Source document -

--- START ---

Knockdown of KNTC1 Inhibits the Proliferation, Migration and Tumorigenesis of Human Bladder Cancer Cells and Induces Apoptosis.

Abstract

Aim - To explore the role and possible mechanism of KNTC1 gene in the development of bladder cancer. Methods - The expression level of KNTC1 in bladder cancer tissues and adjacent tissues was detected by immuno-histochemistry. Mann-Whitney U, Spearman, and Kaplan-Meier analyses were used to analyze the correlation between KNTC1 expression level and various characteristics of bladder cancer cases. KNTC1 was knocked down by RNA interference to detect the proliferation, apoptosis, cell cycle, migration, and in vivo tumorigenesis of bladder cancer cells. Human apoptosis antibody array and Western blot were used to detect the expression level changes of related proteins after KNTC1 knockdown to explore the possible mechanism. Results - KNTC1 was highly expressed in bladder cancer tissues and was related to the pathological grade and overall survival rate of bladder cancer. Knockdown of KNTC1 can inhibit the proliferation, migration, and in vivo tumorigenesis of bladder cancer cells and promote apoptosis. KNTC1 knockdown changes the levels of many proteins in bladder cancer cells, including Caspase 3, Fas, p-Akt, CDK6, PIK3CA, and MAPK9. Conclusion - KNTC1 plays a crucial role in the development of bladder cancer, and our findings provide evidence for its use as a therapeutic target.

--- END ---

Work request A -
In the bladder cancer abstract, why did the researchers use a human apoptosis antibody array and Western blot after knocking down KNTC1? Answer in one to three sentences.
Work request B -
Answer these questions from the bladder cancer abstract:
(i) What method was used to detect KNTC1 expression in bladder cancer tissues and adjacent tissues?
(ii) How was KNTC1 knocked down?
(iii) Which two features of bladder cancer was high KNTC1 expression related to?

Supplied records -
--- START ---

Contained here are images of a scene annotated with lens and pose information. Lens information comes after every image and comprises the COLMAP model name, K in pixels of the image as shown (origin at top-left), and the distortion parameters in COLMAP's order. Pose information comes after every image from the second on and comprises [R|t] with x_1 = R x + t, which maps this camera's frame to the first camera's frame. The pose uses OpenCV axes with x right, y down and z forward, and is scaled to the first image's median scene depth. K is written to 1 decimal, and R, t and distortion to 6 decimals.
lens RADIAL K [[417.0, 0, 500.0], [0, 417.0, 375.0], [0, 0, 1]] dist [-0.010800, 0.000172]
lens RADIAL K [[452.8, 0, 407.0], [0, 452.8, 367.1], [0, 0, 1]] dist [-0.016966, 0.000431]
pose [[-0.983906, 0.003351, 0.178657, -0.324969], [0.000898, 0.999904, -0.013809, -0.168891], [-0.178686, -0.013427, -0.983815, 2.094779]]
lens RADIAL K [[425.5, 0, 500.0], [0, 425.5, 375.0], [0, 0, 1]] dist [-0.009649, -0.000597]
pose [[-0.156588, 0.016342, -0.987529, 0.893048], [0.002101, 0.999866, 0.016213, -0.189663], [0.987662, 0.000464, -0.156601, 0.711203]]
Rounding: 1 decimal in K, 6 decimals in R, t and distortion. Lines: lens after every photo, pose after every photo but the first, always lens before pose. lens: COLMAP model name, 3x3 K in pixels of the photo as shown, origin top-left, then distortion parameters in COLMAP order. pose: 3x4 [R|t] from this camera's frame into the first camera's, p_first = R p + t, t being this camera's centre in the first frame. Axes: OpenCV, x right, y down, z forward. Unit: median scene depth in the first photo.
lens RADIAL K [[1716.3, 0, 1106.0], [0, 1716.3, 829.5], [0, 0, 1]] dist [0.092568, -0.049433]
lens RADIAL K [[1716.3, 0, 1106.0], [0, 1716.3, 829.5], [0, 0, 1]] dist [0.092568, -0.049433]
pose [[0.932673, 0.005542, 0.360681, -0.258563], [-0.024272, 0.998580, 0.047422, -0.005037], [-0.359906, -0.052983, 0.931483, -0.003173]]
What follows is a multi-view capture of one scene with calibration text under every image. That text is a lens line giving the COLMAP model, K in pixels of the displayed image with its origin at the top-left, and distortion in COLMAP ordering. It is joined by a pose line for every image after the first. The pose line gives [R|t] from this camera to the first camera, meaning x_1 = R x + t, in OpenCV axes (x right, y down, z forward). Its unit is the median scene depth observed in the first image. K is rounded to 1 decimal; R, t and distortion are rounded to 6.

--- END ---

Response A -
They used these methods to measure changes in the levels of related proteins after KNTC1 knockdown. The purpose was to explore the possible mechanism behind KNTC1's role in bladder cancer.

Response B -
(i) Immunohistochemistry.
(ii) By RNA interference.
(iii) The pathological grade and the overall survival rate.